PROVIDED PASSAGE

Philosophical Books: Of Trolley Cars and AI

In my firm belief that Legal Informatics needs a firmer footing in legal theory, I thought I would start posting about legal theory. Here are two useful developments. First, F.M. Kamm’s The Trolley Problem is an excellent introduction to what has become an “old saw” of the moral philosopher. The popular thought experiment asks what choices to make among intentional killing and saving lives in contrasting and apparently contradictory situations. Kamm has produced a thorough introduction with his own insightful solution.

Second, Margaret A. Boden’s AI, Its Nature and Future, is an excellent introduction to philosophical issues on Artificial Intelligence. Here’s a sample:

“The applications of Artificial Intelligence lie all around us; in our homes, schools and offices, in our cinemas, in art galleries and – not least – on the Internet. The results of Artificial Intelligence have been invaluable to biologists, psychologists, and linguists in helping to understand the processes of memory, learning, and language from a fresh angle.

As a concept, Artificial Intelligence has fuelled and sharpened the philosophical debates concerning the nature of the mind, intelligence, and the uniqueness of human beings. Margaret A. Boden reviews the philosophical and technological challenges raised by Artificial Intelligence, considering whether programs could ever be really intelligent, creative or even conscious, and shows how the pursuit of Artificial Intelligence has helped us to appreciate how human and animal minds are possible.”

EXERCISE AIM
Reproduce the post on trolley cars and AI from "Second, Margaret A." up to and including "a fresh angle.". The rows come from a different source than the post on trolley cars and AI.

DATA PROVIDED

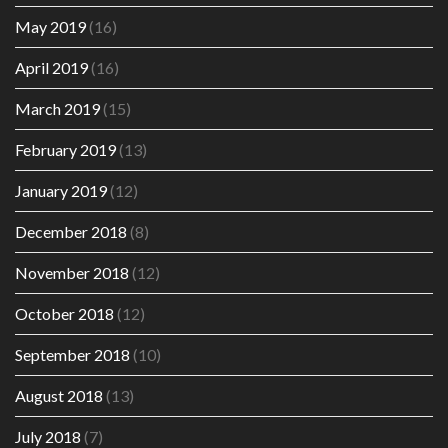
May 2019
(16)
April 2019
(16)
March 2019
(15)
February 2019
(13)
January 2019
(12)
December 2018
(8)
November 2018
(12)
October 2018
(12)
September 2018
(10)
August 2018
(13)
July 2018
(7)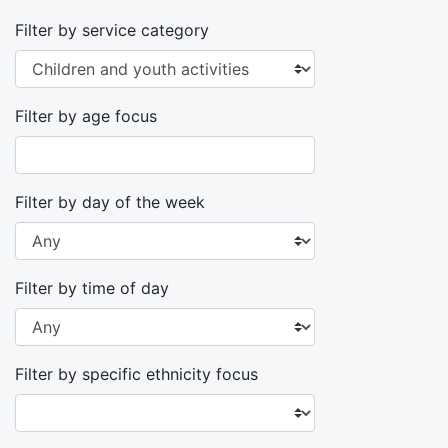
Filter by service category
Filter by age focus
Filter by day of the week
Filter by time of day
Filter by specific ethnicity focus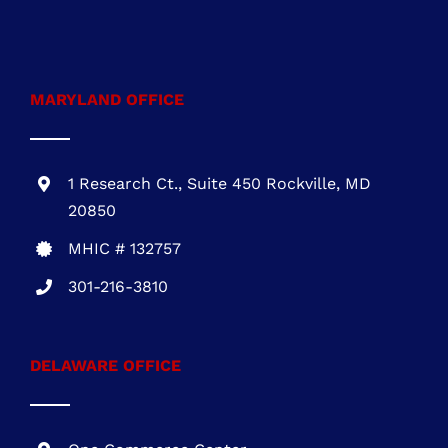
VA Class A #2705145635
703-930-4472
MARYLAND OFFICE
1 Research Ct., Suite 450 Rockville, MD
20850
MHIC # 132757
301-216-3810
DELAWARE OFFICE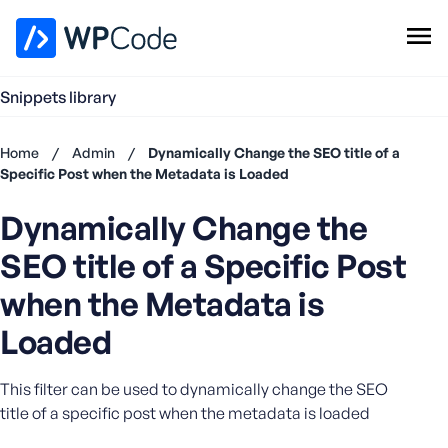
WPCode Library
Snippets library
Browse Snippets
Claim your Free Profile
Home
/
Admin
/
Dynamically Change the SEO title of a
Add Snippet
Specific Post when the Metadata is Loaded
Don't
Dynamically Change the
have an
account?
SEO title of a Specific Post
Register
now
when the Metadata is
U
Loaded
s
e
r
This filter can be used to dynamically change the SEO
n
title of a specific post when the metadata is loaded
a
m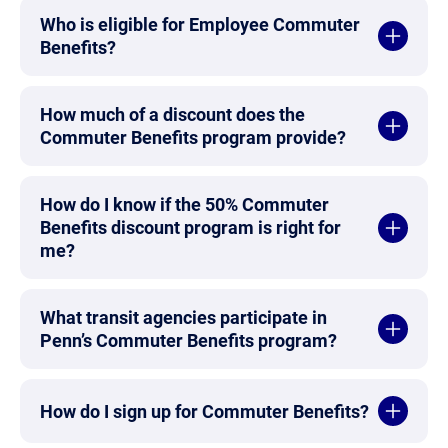
Who is eligible for Employee Commuter
Benefits?
How much of a discount does the
Commuter Benefits program provide?
How do I know if the 50% Commuter
Benefits discount program is right for
me?
What transit agencies participate in
Penn’s Commuter Benefits program?
How do I sign up for Commuter Benefits?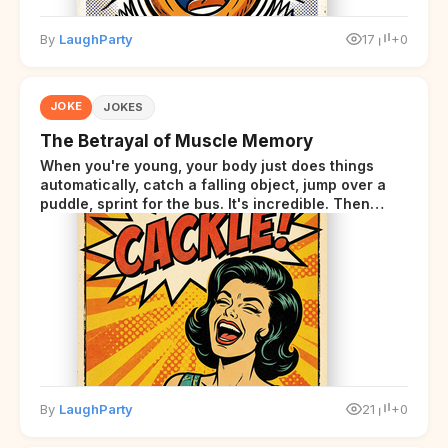
By
LaughParty
17
+0
JOKE
JOKES
The Betrayal of Muscle Memory
When you're young, your body just does things
automatically, catch a falling object, jump over a
puddle, sprint for the bus. It's incredible. Then
somewhere around your late thirties, your body
starts sending those same signals... but adds a tiny
disclaimer at the end.
By
LaughParty
21
+0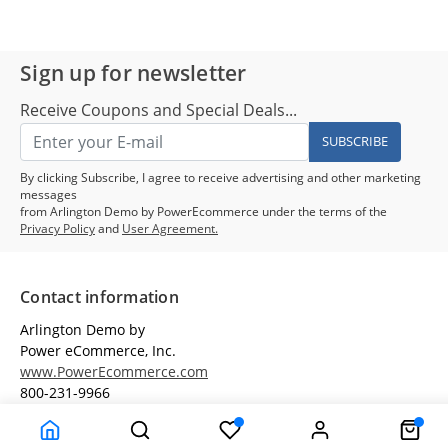
Sign up for newsletter
Receive Coupons and Special Deals...
SUBSCRIBE
By clicking Subscribe, I agree to receive advertising and other marketing
messages
from Arlington Demo by PowerEcommerce under the terms of the
Privacy Policy
and
User Agreement.
Contact information
Arlington Demo by
Power eCommerce, Inc.
www.PowerEcommerce.com
800-231-9966
Customer Service
Terms & Conditions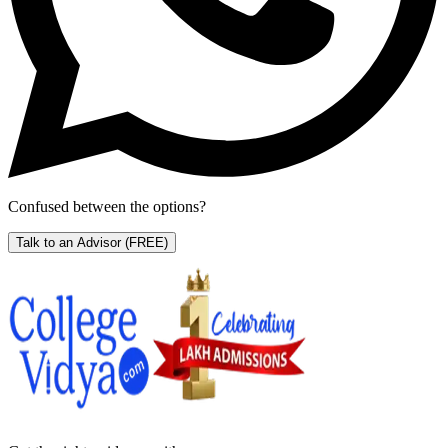
Confused between the options?
Talk to an Advisor
(FREE)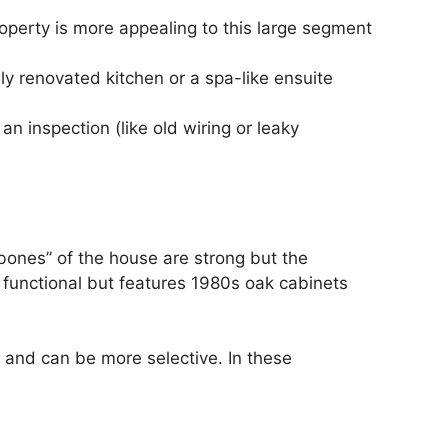
perty is more appealing to this large segment
y renovated kitchen or a spa-like ensuite
n inspection (like old wiring or leaky
“bones” of the house are strong but the
 functional but features 1980s oak cabinets
s and can be more selective. In these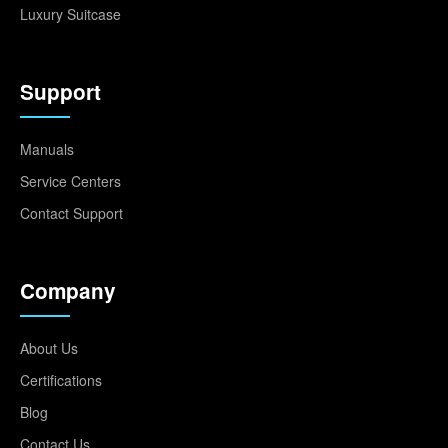
Luxury Suitcase
Support
Manuals
Service Centers
Contact Support
Company
About Us
Certifications
Blog
Contact Us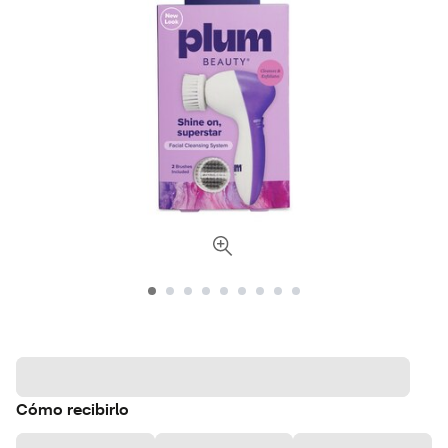
Cómo recibirlo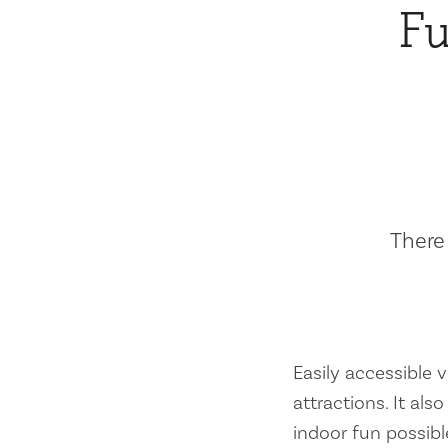
Fu
There 
Easily accessible vi
attractions. It al
indoor fun possibl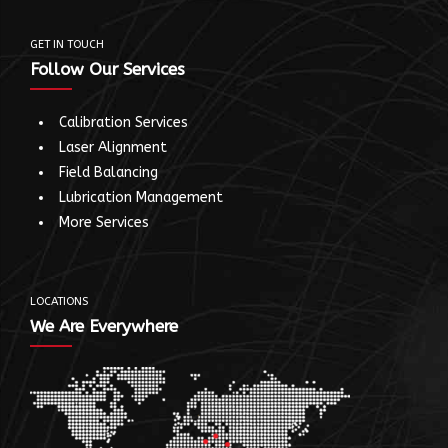
GET IN TOUCH
Follow Our Services
Calibration Services
Laser Alignment
Field Balancing
Lubrication Management
More Services
LOCATIONS
We Are Everywhere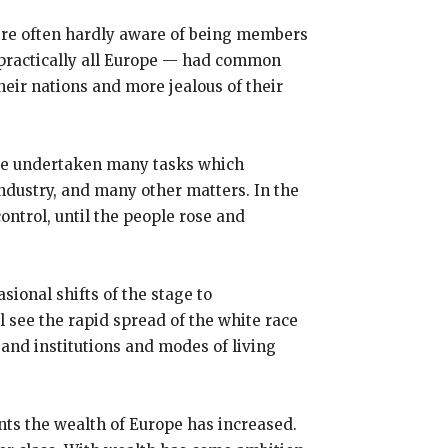
 were often hardly aware of being members
n practically all Europe — had common
eir nations and more jealous of their
ave undertaken many tasks which
industry, and many other matters. In the
control, until the people rose and
sional shifts of the stage to
 see the rapid spread of the white race
and institutions and modes of living
nts the wealth of Europe has increased.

TASK SOLUTION
Second, Margaret A. Boden’s AI, Its Nature and Future, is an excellent introduction to philosophical issues on Artificial Intelligence. Here’s a sample:

“The applications of Artificial Intelligence lie all around us; in our homes, schools and offices, in our cinemas, in art galleries and – not least – on the Internet. The results of Artificial Intelligence have been invaluable to biologists, psychologists, and linguists in helping to understand the processes of memory, learning, and language from a fresh angle.